The Governor’s inspection over, the Siai was prepared for sea. In the evening she dropped down the harbour with the tide, and stood away to Taupota on the north-east coast, carrying, as well as her own complement, Butterworth and fifteen men of the constabulary. There she picked up some twenty natives, to act as carriers for the heavy luggage of the police, in order to allow the force freedom of action and mobility when camped away from the Siai.

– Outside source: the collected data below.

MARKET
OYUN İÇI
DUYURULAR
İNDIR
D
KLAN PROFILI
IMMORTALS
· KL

With these men on board, we were badly crowded, and it accordingly behoved us to make a rapid passage to our anchorage at Goodenough; in our haste, Sione ran the Siai upon a shoal off the north-east of that island, where we apparently stuck hard and fast. Sending out a kedge anchor astern and lightening the vessel in every possible way had no effect; whereupon I recalled a story told me by my father, of an experience of his in the Baltic during the Crimean War, when Captain Fanshawe got the Hastings battleship off a shoal, by commanding her crew to stand at the stern and jump as one man 노래방알바 to the sound of the bo’sun’s pipe. Accordingly I stationed six of the Siai’s crew at the102 windlass, to haul on the kedge at my whistle, and ordered the remainder of the crew, police and carriers, at the same sound to rush aft and jump violently. This was done, and worked like a charm; as the men jumped, the Siai’s bow flew into the air, the strain on the kedge caught her, and away she went into deep water again. A few hours after this we dropped anchor off Thompson’s plantation, and prepared for another attempt at the hill villages.

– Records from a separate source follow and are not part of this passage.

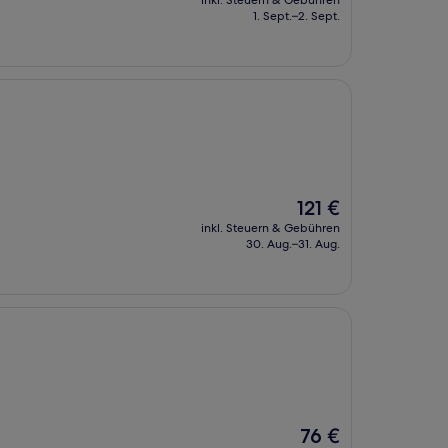
inkl. Steuern & Gebühren
beträgt
1. Sept.–2. Sept.
167 €
Der
121 €
Preis
inkl. Steuern & Gebühren
beträgt
30. Aug.–31. Aug.
121 €
Der
76 €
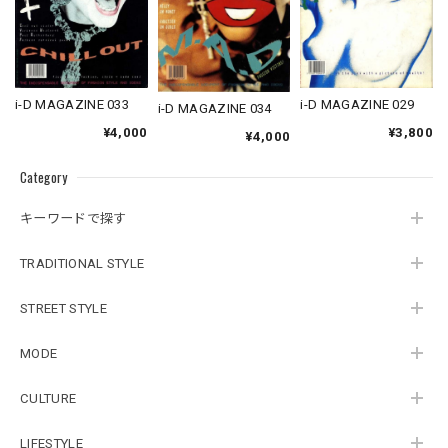
i-D MAGAZINE 033
i-D MAGAZINE 029
i-D MAGAZINE 034
¥4,000
¥3,800
¥4,000
Category
キーワードで探す
TRADITIONAL STYLE
STREET STYLE
MODE
CULTURE
LIFESTYLE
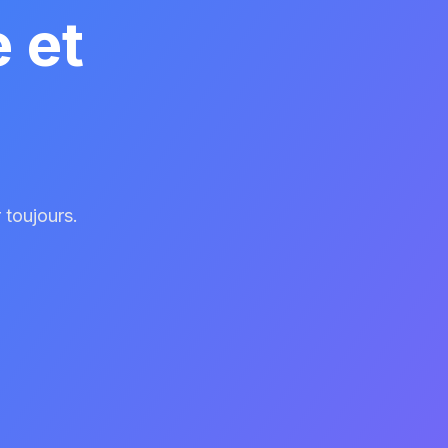
 et
 toujours.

Our plan of campaign was this. First marched the Siai’s men, flung out as a screen of scouts, with myself as the centre pivot of the line; then came Butterworth and his men in support, about a hundred yards behind, followed by the carriers bearing camp equipment. Some miles inland we came upon a grass patch, not previously found by me, at the end of which was a stony hill topped by a village, which apparently was deserted. My line of scouts slowly converged upon the village, when suddenly—whilst still about fifty yards distant—a shower of sling-stones fell amongst us; to wait for the main body was practically impossible, therefore I gave the word to charge, and the Siai’s men rushed and carried the village, killing some of the defenders and taking several prisoners. Safely in occupation, I looked back for Butterworth and his men, thinking that they were close on my heels, and saw, to my amazement, that they were halted at the bottom of the hill. I called to them to come up and, upon their arrival, asked Butterworth why he had not followed in support. He explained that our arrangement was, that when we encountered hostile natives, I was to signal to him to close up; as I had not signalled, but gone on, he had halted his men to await developments. I thought myself that a sudden blaze of rifle fire, and the sight of my men at the charge, should have been a sufficient signal to any one that we were in action—and with very little warning.